Entries provided below:
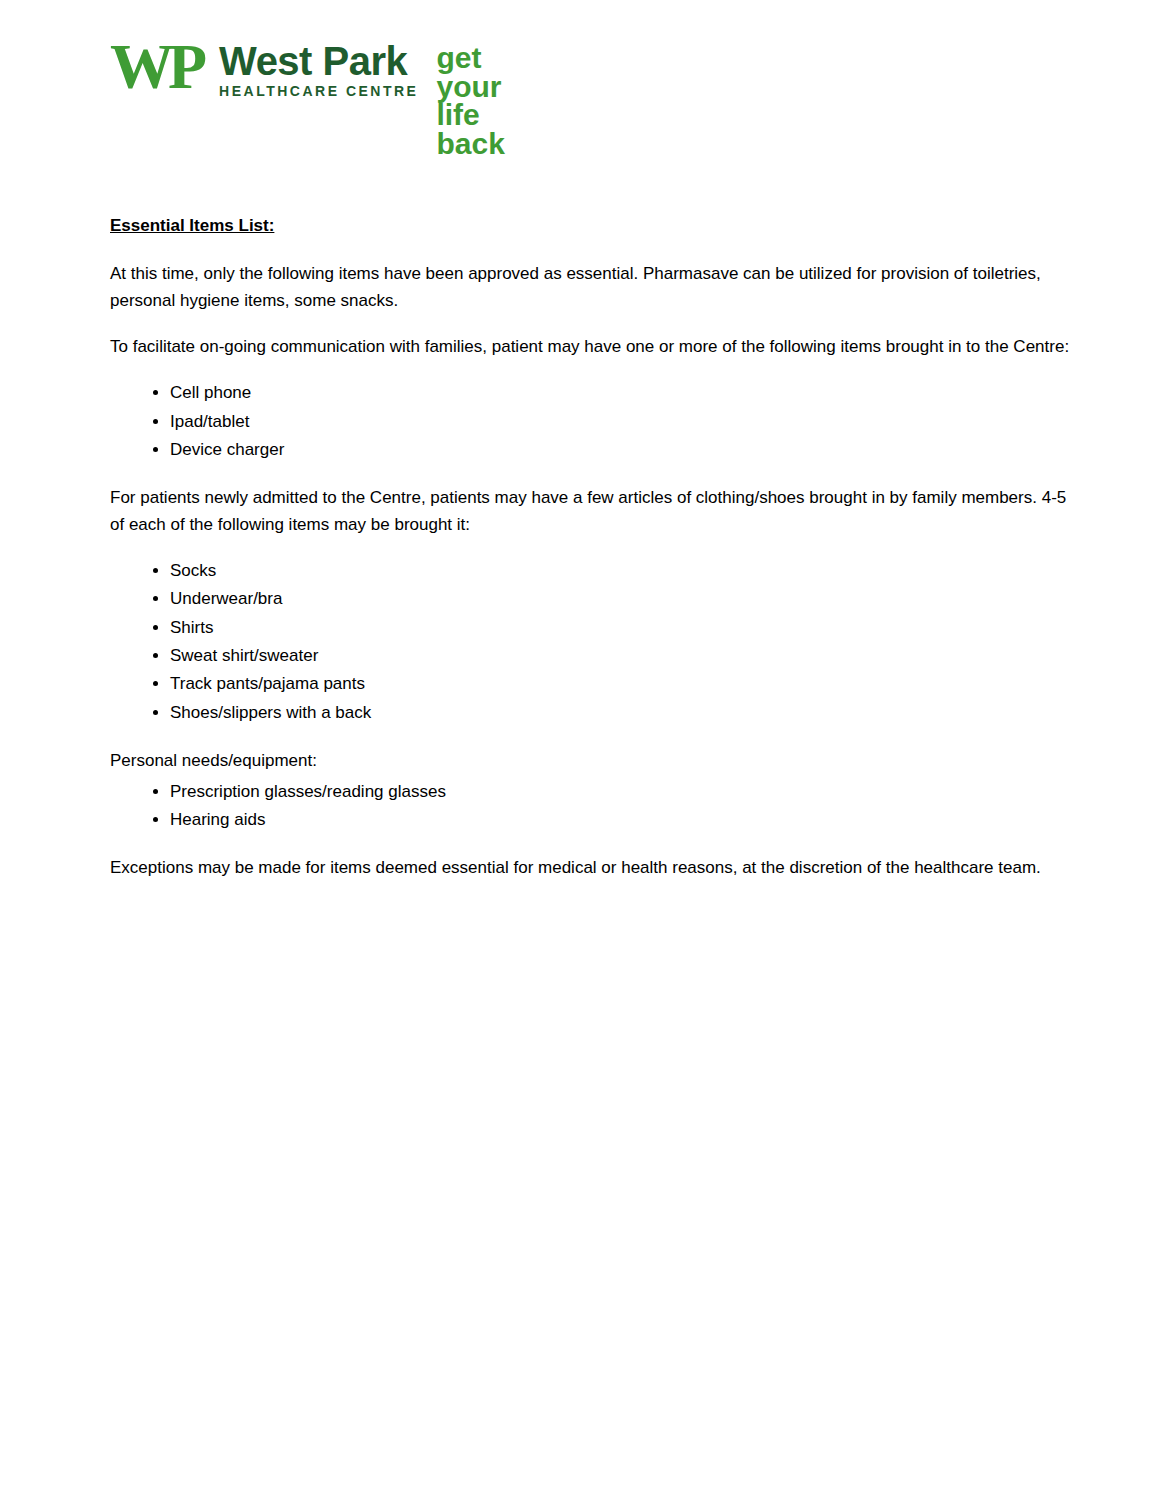WP
West Park
HEALTHCARE CENTRE
get
your
life
back
Essential Items List:
At this time, only the following items have been approved as essential. Pharmasave can be utilized for provision of toiletries, personal hygiene items, some snacks.
To facilitate on-going communication with families, patient may have one or more of the following items brought in to the Centre:
Cell phone
Ipad/tablet
Device charger
For patients newly admitted to the Centre, patients may have a few articles of clothing/shoes brought in by family members. 4-5 of each of the following items may be brought it:
Socks
Underwear/bra
Shirts
Sweat shirt/sweater
Track pants/pajama pants
Shoes/slippers with a back
Personal needs/equipment:
Prescription glasses/reading glasses
Hearing aids
Exceptions may be made for items deemed essential for medical or health reasons, at the discretion of the healthcare team.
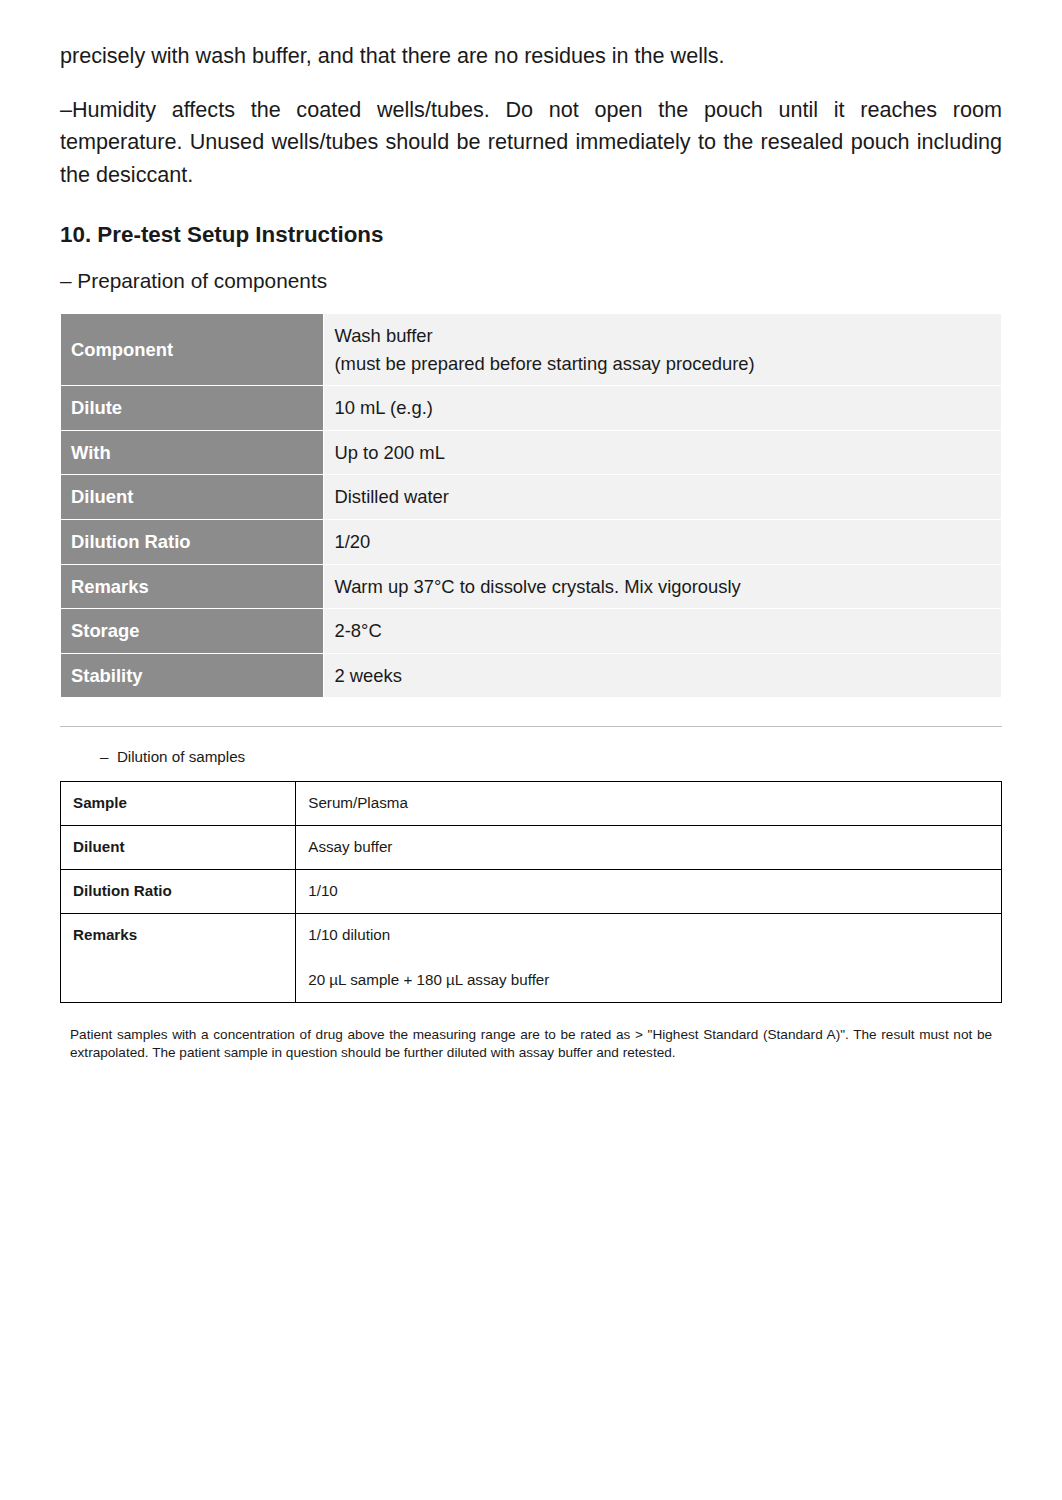precisely with wash buffer, and that there are no residues in the wells.
–Humidity affects the coated wells/tubes. Do not open the pouch until it reaches room temperature. Unused wells/tubes should be returned immediately to the resealed pouch including the desiccant.
10. Pre-test Setup Instructions
– Preparation of components
| Component | Wash buffer (must be prepared before starting assay procedure) |
| Dilute | 10 mL (e.g.) |
| With | Up to 200 mL |
| Diluent | Distilled water |
| Dilution Ratio | 1/20 |
| Remarks | Warm up 37°C to dissolve crystals. Mix vigorously |
| Storage | 2-8°C |
| Stability | 2 weeks |
Dilution of samples
| Sample | Serum/Plasma |
| Diluent | Assay buffer |
| Dilution Ratio | 1/10 |
| Remarks | 1/10 dilution 20 µL sample + 180 µL assay buffer |
Patient samples with a concentration of drug above the measuring range are to be rated as > "Highest Standard (Standard A)". The result must not be extrapolated. The patient sample in question should be further diluted with assay buffer and retested.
End of Entries provided.
Task
Restate each line of the material word for word, skipping any picture.

Your response
WP
West Park
HEALTHCARE CENTRE
get
your
life
back
Essential Items List:
At this time, only the following items have been approved as essential. Pharmasave can be utilized for provision of toiletries, personal hygiene items, some snacks.
To facilitate on-going communication with families, patient may have one or more of the following items brought in to the Centre:
Cell phone
Ipad/tablet
Device charger
For patients newly admitted to the Centre, patients may have a few articles of clothing/shoes brought in by family members. 4-5 of each of the following items may be brought it:
Socks
Underwear/bra
Shirts
Sweat shirt/sweater
Track pants/pajama pants
Shoes/slippers with a back
Personal needs/equipment:
Prescription glasses/reading glasses
Hearing aids
Exceptions may be made for items deemed essential for medical or health reasons, at the discretion of the healthcare team.
precisely with wash buffer, and that there are no residues in the wells.
–Humidity affects the coated wells/tubes. Do not open the pouch until it reaches room temperature. Unused wells/tubes should be returned immediately to the resealed pouch including the desiccant.
10. Pre-test Setup Instructions
– Preparation of components
| Component | Wash buffer (must be prepared before starting assay procedure) |
| Dilute | 10 mL (e.g.) |
| With | Up to 200 mL |
| Diluent | Distilled water |
| Dilution Ratio | 1/20 |
| Remarks | Warm up 37°C to dissolve crystals. Mix vigorously |
| Storage | 2-8°C |
| Stability | 2 weeks |
Dilution of samples
| Sample | Serum/Plasma |
| Diluent | Assay buffer |
| Dilution Ratio | 1/10 |
| Remarks | 1/10 dilution 20 µL sample + 180 µL assay buffer |
Patient samples with a concentration of drug above the measuring range are to be rated as > "Highest Standard (Standard A)". The result must not be extrapolated. The patient sample in question should be further diluted with assay buffer and retested.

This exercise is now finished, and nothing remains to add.